El deshielo en el verano boreal cala cada vez más profundo, penetrando 4 centímetros adicionales cada año y es posible que en este siglo las temperaturas suban 7 grados centígrados, según el Panel Intergubernamental sobre Cambio Climático (PICC) de las Naciones Unidas.

En 2007 se detectó un aumento en la concentración de metano en la atmósfera, originado aparentemente en el Norte. Científicos rusos se mostraron alarmados y advirtieron sobre un posible incremento de los gases que producen el efecto invernadero, con consecuencias imprevisibles para la Tierra.

Otros dicen que la filtración de cantidades importantes de metano puede tomar siglos, pero el panorama en Siberia era lo suficientemente inquietante como para que 6 laboratorios estadounidenses iniciasen el año pasado una investigación conjunta sobre las filtraciones de metano.

En julio, el director del PICC, Rajendra Pachauri le pidió a sus colaboradores que estudiasen "los cambios climáticos abruptos e irreversibles" derivados del derretimiento de la capa helada subterránea. Esa información la recabarán equipos como el que encabeza Scott Dallimore, que instaló un campamento con carpas a 2,200 kilómetros del Polo Norte para observar las burbujas en los 25 mil lagos de este vasto delta.

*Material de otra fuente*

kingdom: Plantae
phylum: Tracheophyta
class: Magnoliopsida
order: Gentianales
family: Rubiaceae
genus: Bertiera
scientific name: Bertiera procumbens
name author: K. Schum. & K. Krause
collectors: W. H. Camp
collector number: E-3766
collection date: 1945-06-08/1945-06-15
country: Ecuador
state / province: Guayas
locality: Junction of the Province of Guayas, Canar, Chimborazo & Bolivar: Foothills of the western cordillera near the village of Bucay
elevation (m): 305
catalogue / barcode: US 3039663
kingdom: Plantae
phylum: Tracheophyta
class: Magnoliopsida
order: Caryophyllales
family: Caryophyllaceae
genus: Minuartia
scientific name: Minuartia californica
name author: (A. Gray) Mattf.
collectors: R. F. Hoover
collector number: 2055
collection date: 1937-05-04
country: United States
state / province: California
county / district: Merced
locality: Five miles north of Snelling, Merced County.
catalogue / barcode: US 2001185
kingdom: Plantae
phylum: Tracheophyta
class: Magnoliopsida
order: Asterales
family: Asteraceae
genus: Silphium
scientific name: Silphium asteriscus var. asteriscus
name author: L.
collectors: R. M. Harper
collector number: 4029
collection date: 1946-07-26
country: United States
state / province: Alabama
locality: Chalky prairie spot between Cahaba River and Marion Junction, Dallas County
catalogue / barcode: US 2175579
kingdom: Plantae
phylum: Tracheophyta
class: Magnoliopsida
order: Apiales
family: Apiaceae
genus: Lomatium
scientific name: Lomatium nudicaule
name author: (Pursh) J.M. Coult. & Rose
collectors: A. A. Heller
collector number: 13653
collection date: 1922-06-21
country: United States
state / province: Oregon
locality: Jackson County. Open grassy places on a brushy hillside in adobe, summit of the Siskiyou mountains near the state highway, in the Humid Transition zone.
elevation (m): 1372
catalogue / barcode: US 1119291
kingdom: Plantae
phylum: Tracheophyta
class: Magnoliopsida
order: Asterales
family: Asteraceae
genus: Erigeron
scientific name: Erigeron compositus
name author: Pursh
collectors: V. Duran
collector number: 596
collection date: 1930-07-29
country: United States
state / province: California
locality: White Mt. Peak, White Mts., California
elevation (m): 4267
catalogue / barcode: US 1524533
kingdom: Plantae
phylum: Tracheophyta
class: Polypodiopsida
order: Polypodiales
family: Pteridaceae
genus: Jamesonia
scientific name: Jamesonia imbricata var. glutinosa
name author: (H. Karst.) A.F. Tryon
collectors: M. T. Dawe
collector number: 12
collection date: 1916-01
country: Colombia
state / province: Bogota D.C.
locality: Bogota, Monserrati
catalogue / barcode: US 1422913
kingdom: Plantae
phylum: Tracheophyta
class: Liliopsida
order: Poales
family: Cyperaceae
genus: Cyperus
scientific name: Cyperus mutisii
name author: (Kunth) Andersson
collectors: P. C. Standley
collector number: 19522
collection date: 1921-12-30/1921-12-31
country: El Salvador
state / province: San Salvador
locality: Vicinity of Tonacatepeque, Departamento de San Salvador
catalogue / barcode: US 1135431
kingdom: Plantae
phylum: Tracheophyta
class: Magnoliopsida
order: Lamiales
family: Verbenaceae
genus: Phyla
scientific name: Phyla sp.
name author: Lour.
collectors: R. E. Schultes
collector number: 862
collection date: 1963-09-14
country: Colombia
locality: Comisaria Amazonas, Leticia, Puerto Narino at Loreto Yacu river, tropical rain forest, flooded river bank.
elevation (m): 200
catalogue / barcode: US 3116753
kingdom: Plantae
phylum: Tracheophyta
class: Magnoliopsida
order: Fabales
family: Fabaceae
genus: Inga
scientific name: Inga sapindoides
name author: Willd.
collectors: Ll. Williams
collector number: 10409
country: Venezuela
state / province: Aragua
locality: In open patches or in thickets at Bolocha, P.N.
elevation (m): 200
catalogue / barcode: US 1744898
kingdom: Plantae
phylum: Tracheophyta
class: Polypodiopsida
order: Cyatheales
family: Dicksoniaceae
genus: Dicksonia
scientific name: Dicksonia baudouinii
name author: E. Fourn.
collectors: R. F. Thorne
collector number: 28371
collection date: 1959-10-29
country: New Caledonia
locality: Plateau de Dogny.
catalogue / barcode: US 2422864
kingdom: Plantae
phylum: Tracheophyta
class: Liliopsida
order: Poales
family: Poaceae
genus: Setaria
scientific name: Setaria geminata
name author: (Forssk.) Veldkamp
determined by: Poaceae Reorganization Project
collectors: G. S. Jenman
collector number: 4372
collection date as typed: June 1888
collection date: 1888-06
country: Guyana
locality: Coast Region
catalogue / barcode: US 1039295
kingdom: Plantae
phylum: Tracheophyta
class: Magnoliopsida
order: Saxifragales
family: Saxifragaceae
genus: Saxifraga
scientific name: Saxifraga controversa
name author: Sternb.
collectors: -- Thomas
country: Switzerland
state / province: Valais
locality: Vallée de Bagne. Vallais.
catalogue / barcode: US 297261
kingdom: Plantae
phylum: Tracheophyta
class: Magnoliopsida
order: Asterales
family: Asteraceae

ES UN 'MISTERIO' "Hay muchos elementos que no han sido bien estudiados", señaló. "Hay muchos gases almacenados en los hielos subterráneos y si salen a la superficie, es importante saberlo y es importante saber cómo evolucionará ese fenómeno".

El permahielo, como se denomina a una capa permanente de hielo que cubre una quinta parte de la superficie terrestre, puede tener una profundidad de 50 a 600 metros en esta región. La capa encierra carbono acumulado durante miles de años.

A medida que se produce el deshielo, estos depósitos se descomponen, atacados por microbios, produciendo dióxido de carbono y si están en el agua, metano. Ambos son gases de efecto invernadero, pero el metano calienta 10 veces más la atmósfera.

Investigadores, encabezados por Ted Schuur, de la Universidad de la Florida, llegó a la conclusión el año pasado de que los primeros 3 metros de la capa de permahielo contienen más carbono que el que hay en la atmósfera.

"No es exagerado decir que la superficie de la permahielo, de entre 3 y 5 metros, puede derretirse en los próximos 100 años", declaró Schuur desde Alaska. "No puede permanecer intacta".

Hay metano en los hidratos, formaciones parecidas al hielo que se encuentran en lo profundo de la Tierra y en el lecho marino, en las que las moléculas de metano están atrapadas en cristales de agua congelada. Si se calientan, el metano escapará.

Dallimore, quien estudia desde hace tiempo a los hidratos como fuentes de energía, cree que la disolución de esas formaciones submarinas podría producir unas "colinas" cónicas en el lecho del mar de Beaufort, algunas de las cuales llegan a los 40 metros.

Usando robots submarinos, detectó filtraciones de metano en estos sitios. Dado que los mares están creciendo por el calentamiento global, se inunda cada vez más la capa de permahielo, que es expuesta a agua con temperaturas más altas que la del aire.

Las filtraciones de metano que estudian los canadienses en el delta del río Mackenzie, entre islas con pasto, lagos y temperaturas bien por encima de las de congelación en el verano, son hendiduras de unos 10 metros en el lecho del lago.

La meta final de las investigaciones es comprobar si los cambios climáticos afectan las emisiones y si están surgiendo filtraciones nuevas.